# Task description:
Check each line below for the word "ovarian". Then give only how many lines have it.

+++ Data extracts +++

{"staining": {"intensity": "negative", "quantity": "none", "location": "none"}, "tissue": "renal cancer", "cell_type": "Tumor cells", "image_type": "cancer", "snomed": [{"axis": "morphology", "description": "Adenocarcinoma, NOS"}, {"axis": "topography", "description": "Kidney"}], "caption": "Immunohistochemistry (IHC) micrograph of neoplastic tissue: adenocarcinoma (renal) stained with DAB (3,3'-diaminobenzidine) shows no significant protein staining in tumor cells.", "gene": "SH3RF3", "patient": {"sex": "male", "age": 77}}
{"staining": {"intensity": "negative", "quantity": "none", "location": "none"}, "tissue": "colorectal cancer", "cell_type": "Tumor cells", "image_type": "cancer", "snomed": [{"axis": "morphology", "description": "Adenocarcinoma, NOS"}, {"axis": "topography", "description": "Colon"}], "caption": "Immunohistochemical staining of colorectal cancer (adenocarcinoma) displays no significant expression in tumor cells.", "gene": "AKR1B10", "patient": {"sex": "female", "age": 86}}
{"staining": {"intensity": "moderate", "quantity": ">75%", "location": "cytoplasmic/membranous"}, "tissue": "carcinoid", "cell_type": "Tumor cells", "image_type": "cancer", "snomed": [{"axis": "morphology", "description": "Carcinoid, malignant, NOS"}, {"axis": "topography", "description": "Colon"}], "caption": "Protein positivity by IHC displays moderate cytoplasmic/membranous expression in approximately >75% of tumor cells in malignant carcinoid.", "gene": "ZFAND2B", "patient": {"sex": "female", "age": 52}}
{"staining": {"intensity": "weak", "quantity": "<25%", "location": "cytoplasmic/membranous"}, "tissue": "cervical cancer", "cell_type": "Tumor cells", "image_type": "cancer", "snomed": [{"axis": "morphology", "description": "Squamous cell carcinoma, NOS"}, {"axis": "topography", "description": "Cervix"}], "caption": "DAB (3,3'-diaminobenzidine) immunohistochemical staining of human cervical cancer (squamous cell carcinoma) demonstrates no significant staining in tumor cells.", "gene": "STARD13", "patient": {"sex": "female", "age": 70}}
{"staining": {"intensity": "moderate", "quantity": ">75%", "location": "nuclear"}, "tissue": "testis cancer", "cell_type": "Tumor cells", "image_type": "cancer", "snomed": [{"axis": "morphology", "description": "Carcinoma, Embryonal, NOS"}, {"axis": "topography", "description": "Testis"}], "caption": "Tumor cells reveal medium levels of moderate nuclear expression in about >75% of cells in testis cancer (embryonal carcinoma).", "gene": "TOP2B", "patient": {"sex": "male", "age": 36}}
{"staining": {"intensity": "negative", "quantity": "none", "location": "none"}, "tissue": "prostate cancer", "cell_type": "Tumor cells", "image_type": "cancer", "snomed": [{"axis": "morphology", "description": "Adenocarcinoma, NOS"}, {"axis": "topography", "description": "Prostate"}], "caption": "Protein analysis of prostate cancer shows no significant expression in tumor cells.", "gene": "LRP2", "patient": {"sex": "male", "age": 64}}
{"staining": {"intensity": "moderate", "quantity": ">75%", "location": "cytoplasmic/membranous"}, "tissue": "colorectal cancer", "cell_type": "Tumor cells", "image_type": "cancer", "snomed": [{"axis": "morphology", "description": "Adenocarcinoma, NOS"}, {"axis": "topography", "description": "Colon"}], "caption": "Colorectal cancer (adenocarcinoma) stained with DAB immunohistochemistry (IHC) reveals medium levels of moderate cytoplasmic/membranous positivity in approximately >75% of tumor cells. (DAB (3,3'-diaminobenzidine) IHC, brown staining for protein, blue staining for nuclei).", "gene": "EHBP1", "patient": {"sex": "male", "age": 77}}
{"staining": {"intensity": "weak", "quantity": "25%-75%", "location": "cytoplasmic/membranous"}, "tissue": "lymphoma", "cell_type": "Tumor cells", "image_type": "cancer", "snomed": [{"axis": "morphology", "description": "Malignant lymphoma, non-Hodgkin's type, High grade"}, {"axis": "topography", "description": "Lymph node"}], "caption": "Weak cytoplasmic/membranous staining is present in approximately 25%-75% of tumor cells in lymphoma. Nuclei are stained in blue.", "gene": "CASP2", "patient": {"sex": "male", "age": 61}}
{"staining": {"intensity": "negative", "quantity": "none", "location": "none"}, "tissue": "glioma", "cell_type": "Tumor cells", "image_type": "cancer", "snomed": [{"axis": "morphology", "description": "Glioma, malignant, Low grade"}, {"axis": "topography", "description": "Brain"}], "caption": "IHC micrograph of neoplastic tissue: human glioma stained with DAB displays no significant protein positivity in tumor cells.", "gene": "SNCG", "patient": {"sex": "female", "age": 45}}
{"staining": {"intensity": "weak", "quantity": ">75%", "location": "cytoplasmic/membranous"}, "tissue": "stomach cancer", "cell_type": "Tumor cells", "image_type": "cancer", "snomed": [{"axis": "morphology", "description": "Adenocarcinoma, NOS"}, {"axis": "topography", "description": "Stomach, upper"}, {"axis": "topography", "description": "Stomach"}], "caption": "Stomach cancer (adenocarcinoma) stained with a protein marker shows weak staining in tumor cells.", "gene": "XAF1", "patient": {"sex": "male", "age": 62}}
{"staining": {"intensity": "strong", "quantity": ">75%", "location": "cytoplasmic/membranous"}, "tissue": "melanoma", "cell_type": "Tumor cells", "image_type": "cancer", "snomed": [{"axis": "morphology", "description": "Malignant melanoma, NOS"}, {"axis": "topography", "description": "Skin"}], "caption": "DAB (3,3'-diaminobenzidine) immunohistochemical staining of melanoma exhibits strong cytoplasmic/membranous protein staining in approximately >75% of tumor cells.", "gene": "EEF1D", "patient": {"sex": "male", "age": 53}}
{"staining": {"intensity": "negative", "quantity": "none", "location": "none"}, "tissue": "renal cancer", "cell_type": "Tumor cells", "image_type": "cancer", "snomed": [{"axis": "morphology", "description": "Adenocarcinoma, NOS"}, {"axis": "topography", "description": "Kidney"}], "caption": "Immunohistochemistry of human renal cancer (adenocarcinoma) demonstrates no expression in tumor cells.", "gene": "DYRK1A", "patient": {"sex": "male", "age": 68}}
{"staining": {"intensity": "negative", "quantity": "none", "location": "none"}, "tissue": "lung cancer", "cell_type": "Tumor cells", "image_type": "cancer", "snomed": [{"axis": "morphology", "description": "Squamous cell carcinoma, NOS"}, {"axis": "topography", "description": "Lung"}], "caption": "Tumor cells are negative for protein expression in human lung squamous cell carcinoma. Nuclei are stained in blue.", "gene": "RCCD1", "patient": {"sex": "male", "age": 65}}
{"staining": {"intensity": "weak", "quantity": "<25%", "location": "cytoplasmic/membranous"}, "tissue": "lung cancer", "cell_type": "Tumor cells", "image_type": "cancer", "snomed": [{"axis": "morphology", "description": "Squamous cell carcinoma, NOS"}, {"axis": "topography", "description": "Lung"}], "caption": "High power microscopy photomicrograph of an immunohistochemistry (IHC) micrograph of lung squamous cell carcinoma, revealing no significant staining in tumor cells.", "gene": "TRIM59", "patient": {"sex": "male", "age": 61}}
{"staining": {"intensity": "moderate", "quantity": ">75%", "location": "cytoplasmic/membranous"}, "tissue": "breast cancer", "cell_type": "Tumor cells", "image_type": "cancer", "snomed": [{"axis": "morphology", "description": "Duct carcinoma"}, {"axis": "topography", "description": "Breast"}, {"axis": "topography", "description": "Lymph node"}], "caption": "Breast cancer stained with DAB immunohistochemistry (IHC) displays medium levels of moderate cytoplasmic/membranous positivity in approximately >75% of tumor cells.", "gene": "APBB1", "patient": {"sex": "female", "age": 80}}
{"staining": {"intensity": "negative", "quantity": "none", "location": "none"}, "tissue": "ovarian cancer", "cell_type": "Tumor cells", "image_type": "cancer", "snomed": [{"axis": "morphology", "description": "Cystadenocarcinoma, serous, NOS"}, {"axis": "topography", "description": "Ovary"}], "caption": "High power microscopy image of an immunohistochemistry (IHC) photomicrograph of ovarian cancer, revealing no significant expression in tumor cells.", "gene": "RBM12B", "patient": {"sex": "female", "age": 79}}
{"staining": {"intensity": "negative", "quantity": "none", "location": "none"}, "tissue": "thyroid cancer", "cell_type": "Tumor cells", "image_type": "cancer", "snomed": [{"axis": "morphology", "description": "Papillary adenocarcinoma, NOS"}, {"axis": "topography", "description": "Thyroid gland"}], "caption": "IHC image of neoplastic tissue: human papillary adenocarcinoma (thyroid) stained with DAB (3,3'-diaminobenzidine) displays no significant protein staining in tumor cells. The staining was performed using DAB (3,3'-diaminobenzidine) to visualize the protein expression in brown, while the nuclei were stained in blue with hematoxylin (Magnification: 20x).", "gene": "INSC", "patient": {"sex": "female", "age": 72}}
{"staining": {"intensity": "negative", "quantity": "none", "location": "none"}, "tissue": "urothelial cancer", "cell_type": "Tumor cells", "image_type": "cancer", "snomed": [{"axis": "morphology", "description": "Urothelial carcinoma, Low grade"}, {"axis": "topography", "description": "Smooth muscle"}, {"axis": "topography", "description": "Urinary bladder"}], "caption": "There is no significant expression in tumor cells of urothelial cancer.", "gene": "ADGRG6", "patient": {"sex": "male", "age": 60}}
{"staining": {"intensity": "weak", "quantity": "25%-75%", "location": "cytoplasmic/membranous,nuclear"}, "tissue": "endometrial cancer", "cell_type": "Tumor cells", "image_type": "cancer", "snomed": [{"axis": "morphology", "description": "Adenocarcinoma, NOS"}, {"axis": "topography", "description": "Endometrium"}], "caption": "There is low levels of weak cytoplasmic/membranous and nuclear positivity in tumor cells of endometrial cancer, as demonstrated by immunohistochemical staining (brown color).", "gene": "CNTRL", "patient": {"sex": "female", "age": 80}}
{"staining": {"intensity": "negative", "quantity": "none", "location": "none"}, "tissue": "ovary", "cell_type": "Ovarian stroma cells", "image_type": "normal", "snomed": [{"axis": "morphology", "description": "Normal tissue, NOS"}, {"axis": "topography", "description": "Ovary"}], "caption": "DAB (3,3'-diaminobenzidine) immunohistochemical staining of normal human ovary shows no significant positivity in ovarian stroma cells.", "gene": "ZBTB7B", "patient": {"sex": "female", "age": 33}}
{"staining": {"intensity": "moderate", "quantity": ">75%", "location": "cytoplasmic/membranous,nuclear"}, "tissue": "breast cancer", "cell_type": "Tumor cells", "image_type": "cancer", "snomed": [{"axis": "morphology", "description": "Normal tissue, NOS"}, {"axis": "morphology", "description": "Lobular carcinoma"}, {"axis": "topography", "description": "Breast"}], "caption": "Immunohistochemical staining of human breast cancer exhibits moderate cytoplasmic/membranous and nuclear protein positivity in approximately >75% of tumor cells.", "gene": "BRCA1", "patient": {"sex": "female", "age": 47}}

+++

# Finished task:
2